Каждое слово, которое она произносила, падало как-то неловко, набок. Волосы по обе стороны лица. Ее высокая образованность была глупа, глупа до полного беспредела, до тошноты, до идиотизма. Она и пары слов не могла связать, чтоб не ввернуть между ними Гуссерля или еще какую гусеницу с мирового древа познания. И старалась удерживать скромный вид, ее прямо распирало от скромности — от многочисленных сведений, толком не уложившихся в стакане взбаламученного сознания, от мыслей, передуманных наедине и невысказанных, от приобретенного речевого расторможенного навыка, который все не находил применения.
Острый носик. Постные щеки. Я видела в ней себя. В голове однообразно пружинило: «Синий чулок».
В лифте в безбожно ярком освещении рассмотрела ее лицо близко, вплотную. Испещренное мелкими морщинами, глубокими и тонкими.
Губы оставались благородного очертания, извилистого изгиба, впрочем, их покрывала розовая помада еще прежних времен, теперь такого оттенка не носят. На лице доцветала облетевшая красота, и, все время кивая и улыбаясь, она разворачивалась то к одному, то к другому говорящему, как подсолнух.

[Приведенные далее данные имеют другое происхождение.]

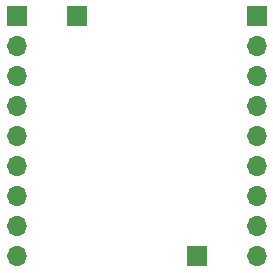
<source format=gbr>
%TF.GenerationSoftware,KiCad,Pcbnew,(5.1.9)-1*%
%TF.CreationDate,2023-01-12T13:49:32+03:00*%
%TF.ProjectId,STACK1,53544143-4b31-42e6-9b69-6361645f7063,rev?*%
%TF.SameCoordinates,Original*%
%TF.FileFunction,Copper,L2,Bot*%
%TF.FilePolarity,Positive*%
%FSLAX46Y46*%
G04 Gerber Fmt 4.6, Leading zero omitted, Abs format (unit mm)*
G04 Created by KiCad (PCBNEW (5.1.9)-1) date 2023-01-12 13:49:32*
%MOMM*%
%LPD*%
G01*
G04 APERTURE LIST*
%TA.AperFunction,ComponentPad*%
%ADD10R,1.700000X1.700000*%
%TD*%
%TA.AperFunction,ComponentPad*%
%ADD11O,1.700000X1.700000*%
%TD*%
G04 APERTURE END LIST*
D10*
%TO.P,J4,1*%
%TO.N,/~OE*%
X55880000Y-27940000D03*
%TD*%
%TO.P,J3,1*%
%TO.N,/CP*%
X66040000Y-48260000D03*
%TD*%
D11*
%TO.P,J1,9*%
%TO.N,/Q7*%
X71120000Y-48260000D03*
%TO.P,J1,8*%
%TO.N,/Q6*%
X71120000Y-45720000D03*
%TO.P,J1,7*%
%TO.N,/Q5*%
X71120000Y-43180000D03*
%TO.P,J1,6*%
%TO.N,/Q4*%
X71120000Y-40640000D03*
%TO.P,J1,5*%
%TO.N,/Q3*%
X71120000Y-38100000D03*
%TO.P,J1,4*%
%TO.N,/Q2*%
X71120000Y-35560000D03*
%TO.P,J1,3*%
%TO.N,/Q1*%
X71120000Y-33020000D03*
%TO.P,J1,2*%
%TO.N,/Q0*%
X71120000Y-30480000D03*
D10*
%TO.P,J1,1*%
%TO.N,VCC*%
X71120000Y-27940000D03*
%TD*%
%TO.P,J2,1*%
%TO.N,/D0*%
X50800000Y-27940000D03*
D11*
%TO.P,J2,2*%
%TO.N,Net-(J2-Pad2)*%
X50800000Y-30480000D03*
%TO.P,J2,3*%
%TO.N,Net-(J2-Pad3)*%
X50800000Y-33020000D03*
%TO.P,J2,4*%
%TO.N,Net-(J2-Pad4)*%
X50800000Y-35560000D03*
%TO.P,J2,5*%
%TO.N,Net-(J2-Pad5)*%
X50800000Y-38100000D03*
%TO.P,J2,6*%
%TO.N,Net-(J2-Pad6)*%
X50800000Y-40640000D03*
%TO.P,J2,7*%
%TO.N,Net-(J2-Pad7)*%
X50800000Y-43180000D03*
%TO.P,J2,8*%
%TO.N,/D7*%
X50800000Y-45720000D03*
%TO.P,J2,9*%
%TO.N,GND*%
X50800000Y-48260000D03*
%TD*%
M02*

</source>
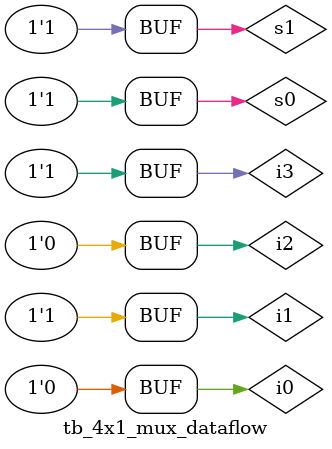
<source format=v>
module tb_4x1_mux_dataflow;
reg i0, i1, i2, i3, s0, s1;
wire y;
mux_4x1_dataflow a1(i0,i1,i2,i3,s0,s1,y);
initial
begin
i0 =1'b0; i1 = 1'b1; i2 = 1'b0; i3 = 1'b1;
s0 = 1'b0; s1 = 1'b0;
#5
s0 = 1'b0; s1 = 1'b1;
#5
s0 = 1'b1; s1 = 1'b0;
#5
s0 = 1'b1; s1 = 1'b1;
end
endmodule
</source>
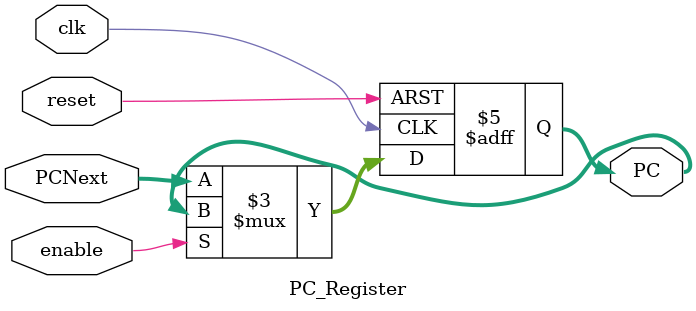
<source format=sv>
`timescale 1ns / 1ps


module PC_Register(
    input clk,
    input reset,
    input enable,
    input [31:0] PCNext,
    output logic [31:0] PC
    );
    
    
    always @(posedge clk, posedge reset) begin
        if(reset) begin
            PC <= 32'b0;
        end else if(~enable) begin
            PC <= PCNext;
        end
    end
    
endmodule

</source>
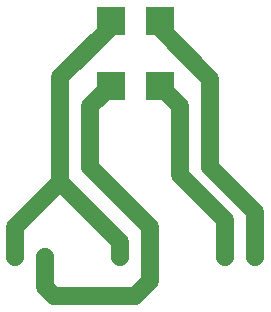
<source format=gbr>
G04 EAGLE Gerber RS-274X export*
G75*
%MOMM*%
%FSLAX34Y34*%
%LPD*%
%INBottom Copper*%
%IPPOS*%
%AMOC8*
5,1,8,0,0,1.08239X$1,22.5*%
G01*
%ADD10C,1.530000*%
%ADD11R,2.380000X2.380000*%
%ADD12C,1.500000*%


D10*
X279400Y50800D03*
X254000Y50800D03*
X190500Y50800D03*
X165100Y50800D03*
X101600Y50800D03*
X76200Y50800D03*
X241300Y127000D03*
X215900Y127000D03*
X139700Y127000D03*
X114300Y127000D03*
D11*
X198800Y196020D03*
X156800Y196020D03*
X156800Y251020D03*
X198800Y251020D03*
D12*
X241300Y127000D02*
X279400Y88900D01*
X279400Y50800D01*
X241300Y127000D02*
X241300Y202192D01*
X198800Y244692D02*
X198800Y251020D01*
X198800Y244692D02*
X241300Y202192D01*
X215900Y127000D02*
X215900Y120410D01*
X254000Y82310D01*
X254000Y50800D01*
X215900Y127000D02*
X215900Y178920D01*
X198800Y196020D01*
X190500Y31120D02*
X177800Y18420D01*
X108580Y18420D01*
X101600Y25400D01*
X101600Y50800D01*
X190500Y50800D02*
X190500Y31120D01*
X139700Y127000D02*
X139700Y178920D01*
X156800Y196020D01*
X190500Y76200D02*
X190500Y50800D01*
X190500Y76200D02*
X139700Y127000D01*
X165100Y63500D02*
X165100Y50800D01*
X114300Y114300D02*
X114300Y127000D01*
X114300Y114300D02*
X165100Y63500D01*
X114300Y114300D02*
X76200Y76200D01*
X76200Y50800D01*
X114300Y127000D02*
X114300Y203200D01*
X156800Y245700D02*
X156800Y251020D01*
X156800Y245700D02*
X114300Y203200D01*
M02*

</source>
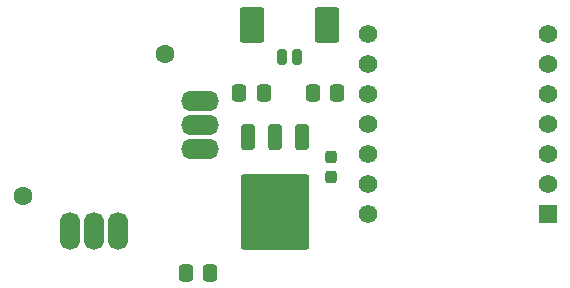
<source format=gts>
%TF.GenerationSoftware,KiCad,Pcbnew,8.0.2-1*%
%TF.CreationDate,2024-05-20T16:42:59-04:00*%
%TF.ProjectId,humep1,68756d65-7031-42e6-9b69-6361645f7063,rev?*%
%TF.SameCoordinates,Original*%
%TF.FileFunction,Soldermask,Top*%
%TF.FilePolarity,Negative*%
%FSLAX46Y46*%
G04 Gerber Fmt 4.6, Leading zero omitted, Abs format (unit mm)*
G04 Created by KiCad (PCBNEW 8.0.2-1) date 2024-05-20 16:42:59*
%MOMM*%
%LPD*%
G01*
G04 APERTURE LIST*
G04 Aperture macros list*
%AMRoundRect*
0 Rectangle with rounded corners*
0 $1 Rounding radius*
0 $2 $3 $4 $5 $6 $7 $8 $9 X,Y pos of 4 corners*
0 Add a 4 corners polygon primitive as box body*
4,1,4,$2,$3,$4,$5,$6,$7,$8,$9,$2,$3,0*
0 Add four circle primitives for the rounded corners*
1,1,$1+$1,$2,$3*
1,1,$1+$1,$4,$5*
1,1,$1+$1,$6,$7*
1,1,$1+$1,$8,$9*
0 Add four rect primitives between the rounded corners*
20,1,$1+$1,$2,$3,$4,$5,0*
20,1,$1+$1,$4,$5,$6,$7,0*
20,1,$1+$1,$6,$7,$8,$9,0*
20,1,$1+$1,$8,$9,$2,$3,0*%
G04 Aperture macros list end*
%ADD10RoundRect,0.250000X0.337500X0.475000X-0.337500X0.475000X-0.337500X-0.475000X0.337500X-0.475000X0*%
%ADD11RoundRect,0.200000X0.200000X0.450000X-0.200000X0.450000X-0.200000X-0.450000X0.200000X-0.450000X0*%
%ADD12RoundRect,0.250001X0.799999X1.249999X-0.799999X1.249999X-0.799999X-1.249999X0.799999X-1.249999X0*%
%ADD13RoundRect,0.250000X-0.337500X-0.475000X0.337500X-0.475000X0.337500X0.475000X-0.337500X0.475000X0*%
%ADD14RoundRect,0.237500X-0.237500X0.300000X-0.237500X-0.300000X0.237500X-0.300000X0.237500X0.300000X0*%
%ADD15RoundRect,0.102000X0.679000X0.679000X-0.679000X0.679000X-0.679000X-0.679000X0.679000X-0.679000X0*%
%ADD16C,1.562000*%
%ADD17C,1.600000*%
%ADD18O,3.204000X1.704000*%
%ADD19O,1.704000X3.204000*%
%ADD20RoundRect,0.250000X-0.350000X0.850000X-0.350000X-0.850000X0.350000X-0.850000X0.350000X0.850000X0*%
%ADD21RoundRect,0.249997X-2.650003X2.950003X-2.650003X-2.950003X2.650003X-2.950003X2.650003X2.950003X0*%
G04 APERTURE END LIST*
D10*
%TO.C,1uF*%
X56537500Y-76500000D03*
X54462500Y-76500000D03*
%TD*%
D11*
%TO.C,BATTERY*%
X63875000Y-58250000D03*
X62625000Y-58250000D03*
D12*
X66425000Y-55500000D03*
X60075000Y-55500000D03*
%TD*%
D13*
%TO.C,10uF*%
X59000000Y-61300000D03*
X61075000Y-61300000D03*
%TD*%
D14*
%TO.C,0.1uF*%
X66750000Y-68412500D03*
X66750000Y-66687500D03*
%TD*%
D15*
%TO.C,ESP32-C3*%
X85102500Y-71551500D03*
D16*
X85102500Y-69011500D03*
X85102500Y-66471500D03*
X85102500Y-63931500D03*
X85102500Y-61391500D03*
X85102500Y-58851500D03*
X85102500Y-56311500D03*
X69862500Y-56311500D03*
X69862500Y-58851500D03*
X69862500Y-61391500D03*
X69862500Y-63931500D03*
X69862500Y-66471500D03*
X69862500Y-69011500D03*
X69862500Y-71551500D03*
%TD*%
D17*
%TO.C,JOYSTICK (2765)*%
X40675000Y-70000000D03*
X52675000Y-58000000D03*
D18*
X55675000Y-64000000D03*
X55675000Y-66000000D03*
X55675000Y-62000000D03*
D19*
X46675000Y-73000000D03*
X48675000Y-73000000D03*
X44675000Y-73000000D03*
%TD*%
D10*
%TO.C,10uF*%
X67287500Y-61300000D03*
X65212500Y-61300000D03*
%TD*%
D20*
%TO.C,U1*%
X64280000Y-65050000D03*
X62000000Y-65050000D03*
D21*
X62000000Y-71350000D03*
D20*
X59720000Y-65050000D03*
%TD*%
M02*

</source>
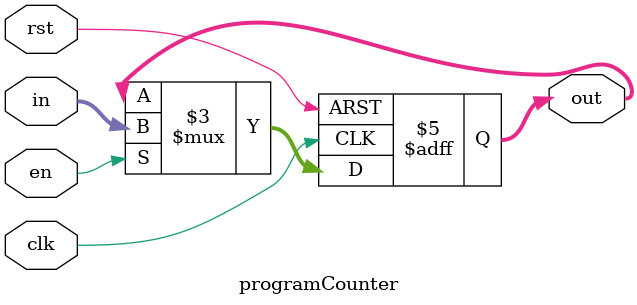
<source format=v>
module programCounter(clk,rst,en,in,out);
input clk,rst,en;
input [31:0] in;
output reg [31:0] out;
//reg [31:0] mem [31:0];
//initial mem[0]=0;
always @ (posedge clk,posedge rst) begin
 	//mem[0]=0;
	if(rst) out = 32'd0;
	else if(en) out = in;
end
endmodule


</source>
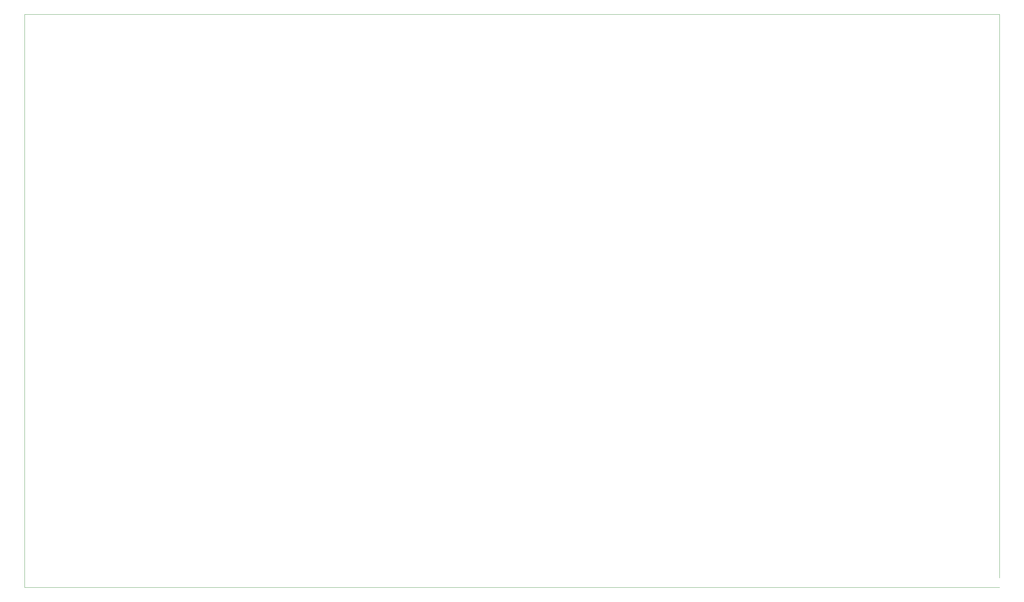
<source format=gbr>
%TF.GenerationSoftware,KiCad,Pcbnew,(6.0.2)*%
%TF.CreationDate,2022-03-04T23:41:04+01:00*%
%TF.ProjectId,Kniffel_V1,4b6e6966-6665-46c5-9f56-312e6b696361,rev?*%
%TF.SameCoordinates,Original*%
%TF.FileFunction,Profile,NP*%
%FSLAX46Y46*%
G04 Gerber Fmt 4.6, Leading zero omitted, Abs format (unit mm)*
G04 Created by KiCad (PCBNEW (6.0.2)) date 2022-03-04 23:41:04*
%MOMM*%
%LPD*%
G01*
G04 APERTURE LIST*
%TA.AperFunction,Profile*%
%ADD10C,0.100000*%
%TD*%
G04 APERTURE END LIST*
D10*
X274320000Y-12700000D02*
X274320000Y-162560000D01*
X15240000Y-12700000D02*
X274320000Y-12700000D01*
X15240000Y-165100000D02*
X15240000Y-12700000D01*
X274320000Y-165100000D02*
X15240000Y-165100000D01*
M02*

</source>
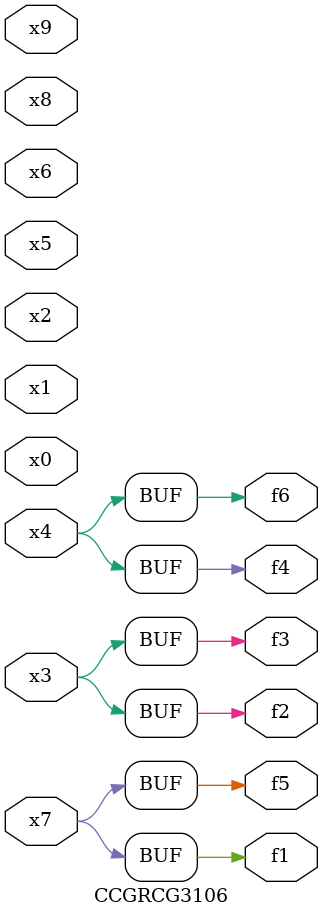
<source format=v>
module CCGRCG3106(
	input x0, x1, x2, x3, x4, x5, x6, x7, x8, x9,
	output f1, f2, f3, f4, f5, f6
);
	assign f1 = x7;
	assign f2 = x3;
	assign f3 = x3;
	assign f4 = x4;
	assign f5 = x7;
	assign f6 = x4;
endmodule

</source>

В ее благородной осанке и повелительном кивке, которым она давала знать официанту, что пора бы наполнить бокал, виделось что-то трогательное, даже жалкое, словно вот-вот княжеские замашки обернутся неуверенностью, сорвутся в плач. И заколка в волосах с вылетевшим одним камешком, и то пальто с немного «покоцанным», как сказал бы мой брат, бывшим лисьим воротником, которое с нее сняли в раздевалке.
Потекли застольные тосты. Мне рисовалась ее история. Она была замужем за, скажем, известным кинорежиссером позднего советского времени, который был старше на двадцать лет. Он ее бросил.
Поблекшая, но не утратившая памяти о временах, когда она царила на ныне канувших, развеявшихся балах и праздниках. Бездетная, разочарованная, одна в большом доме, набитом хрусталем и инкрустированной мебелью, по горизонтальным поверхностям которой, оставаясь в долгом одиночестве, она водила пальчиком вензеля или так, просто, рисовала грустные рожицы обнаглевших масок. Зажигала свечи и ужинала сама с собой. Она так и не вышла вновь замуж, только стены университета, которые помнили ее тонкой, видели Лизу каждый день по-прежнему, ведь она продолжала преподавать.
Вот стала уже профессором, писала книги о поэтах третьего ряда серебряного века, плохие учебники. Читала лекции, студенты не готовились к ее зачетам. Выступала на конференциях и вечерах, в общем, вела жизнь не такую уж неуютную, как могло казаться мне, глядящей со стороны, совсем извне, из другого.
Еще одна гостья, Гюнель, крепкая и совсем, кажется, молодая, хотя у нее уже завелись внуки, поправляет на широких, но округлых плечах вышитую ярким зеленым и синим бисером шаль, качает золотыми серьгами, сияет спелыми губами и говорит:
— Главное в жизни женщины — семья и дети. Вот отрожалась, вырастила детей — и можно заняться делом.
— А вы — каким? — спросила я.
— Я — нефтью, — скромно, коротко, даже кротко ответила она и улыбнулась.
В черных глазах — именно так, не карих, черных — блеснуло. Кажется, ее позабавил мой вопрос.
Еще была большая черноволосая, с густо нарисованными бровями переводчица, Аэлита — почему у артистических женщин, поэтесс, литературоведок и музыкантш, такие необычные имена?
И юная, длинноногая, тонкая красавица с прямым носом, веками, обсыпанными серым порошком, с бешеным маникюром и покрашенными в нереальный серо-голубой волосами. Космическая девушка, ошеломительно современная. Вот у кого губы накрашены помадой совсем другого розового оттенка, да еще и не помадой в пластмассовом футляре, но особой штукой — продолговатая прозрачная коробочка, из которой вынимаешь кисточку.
Была ли Лиза такой? Будет ли эта фея такой, как Лиза?
А я?
Сверкающие бокалы, прихотливо свернутые салфетки, ряд ножей справа, разнокалиберных вилок слева.